Images with keypoint coordinates>
== Segment start ==

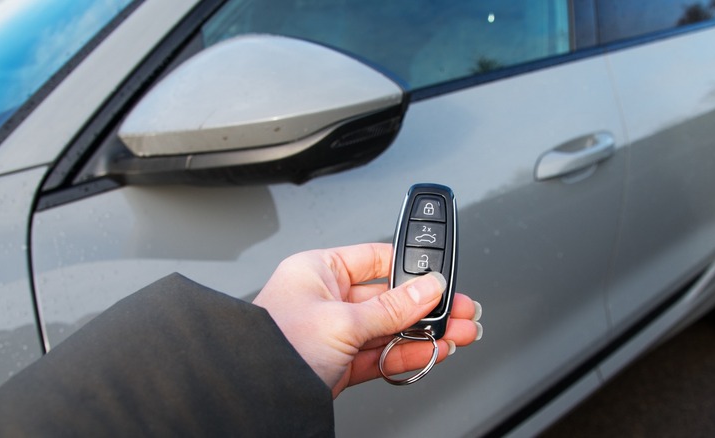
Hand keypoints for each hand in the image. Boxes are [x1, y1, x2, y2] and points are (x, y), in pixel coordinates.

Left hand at [253, 243, 481, 397]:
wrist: (254, 396)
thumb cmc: (273, 347)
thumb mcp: (341, 321)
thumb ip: (390, 307)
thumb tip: (426, 289)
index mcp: (318, 270)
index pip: (375, 258)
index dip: (410, 267)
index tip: (439, 276)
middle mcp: (327, 298)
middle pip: (389, 297)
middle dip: (427, 306)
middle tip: (459, 309)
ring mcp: (334, 332)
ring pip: (390, 328)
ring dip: (425, 332)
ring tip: (458, 333)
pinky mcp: (340, 363)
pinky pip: (382, 353)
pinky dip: (409, 353)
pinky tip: (434, 350)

== Segment end ==

In the records above, find the lines holding "thumb". Copy each one.

OUTPUT OF THE EXERCISE>
thumb cmc: (273, 347)
thumb mcp: (341, 321)
thumb ip: (390, 307)
thumb tip: (426, 289)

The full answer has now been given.